>>>

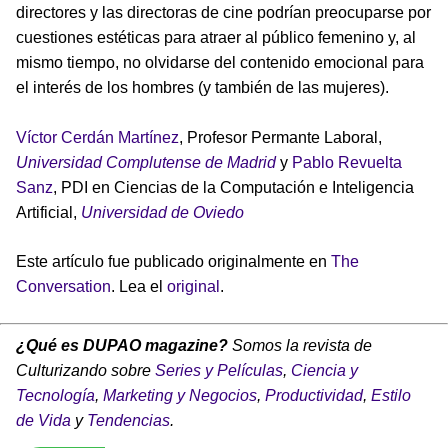
directores y las directoras de cine podrían preocuparse por
cuestiones estéticas para atraer al público femenino y, al
mismo tiempo, no olvidarse del contenido emocional para
el interés de los hombres (y también de las mujeres).
Víctor Cerdán Martínez
, Profesor Permante Laboral,
Universidad Complutense de Madrid
y
Pablo Revuelta
Sanz
, PDI en Ciencias de la Computación e Inteligencia
Artificial,
Universidad de Oviedo
Este artículo fue publicado originalmente en
The
Conversation
. Lea el
original
.
¿Qué es DUPAO magazine?
Somos la revista de
Culturizando sobre
Series y Películas
,
Ciencia y
Tecnología
,
Marketing y Negocios
,
Productividad
,
Estilo
de Vida
y
Tendencias
.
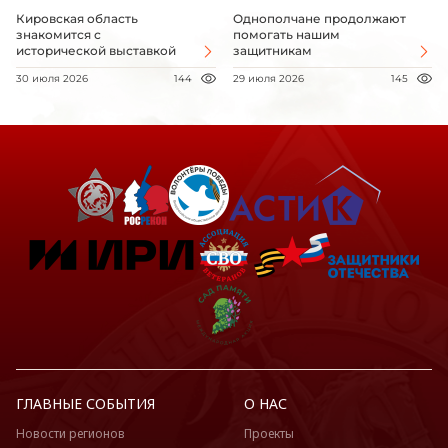
Кировская область
Однополчане продолжают
знакомится с
помогать нашим
исторической выставкой
защитникам
30 июля 2026
144
29 июля 2026
145
ГЛАВНЫЕ СОБЫТИЯ
О НАС
Новости регионов
Проекты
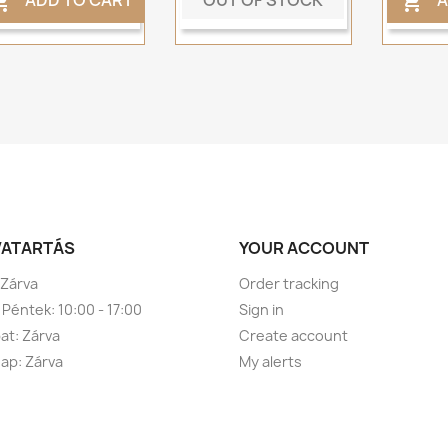
ADD TO CART
A


VATARTÁS
YOUR ACCOUNT
 Zárva
Order tracking
 Péntek: 10:00 - 17:00
Sign in
t: Zárva
Create account
ap: Zárva
My alerts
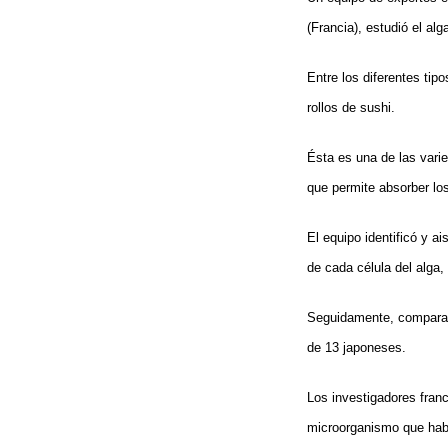
(Francia), estudió el al
Entre los diferentes tip
rollos de sushi.
Ésta es una de las vari
que permite absorber los
El equipo identificó y 
de cada célula del alga, 
Seguidamente, comparar
de 13 japoneses.
Los investigadores fran
microorganismo que habi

<<<

◆ Exercise: With the pictures left out, output exactly the lines that begin at the line containing "Кировская область" and end at the last line of the material.

◆ Response to this task:
Кировская область
Однополчане продолжают
знакомится с
помогать нашим
исторической выставкой
защитникам
30 июля 2026
144
29 июля 2026
145
ГЛАВНЫЕ СОБЫТИЯ
О НАС
Новости регионов
Проекты
ADD TO CART
A


VATARTÁS
YOUR ACCOUNT
 Zárva
Order tracking
 Péntek: 10:00 - 17:00
Sign in
t: Zárva
Create account
ap: Zárva
My alerts
(Francia), estudió el al
Entre los diferentes tip
rollos de sushi.
Ésta es una de las vari
que permite absorber los
El equipo identificó y 
de cada célula del alga, 
Seguidamente, comparar
de 13 japoneses.
Los investigadores fran
microorganismo que habi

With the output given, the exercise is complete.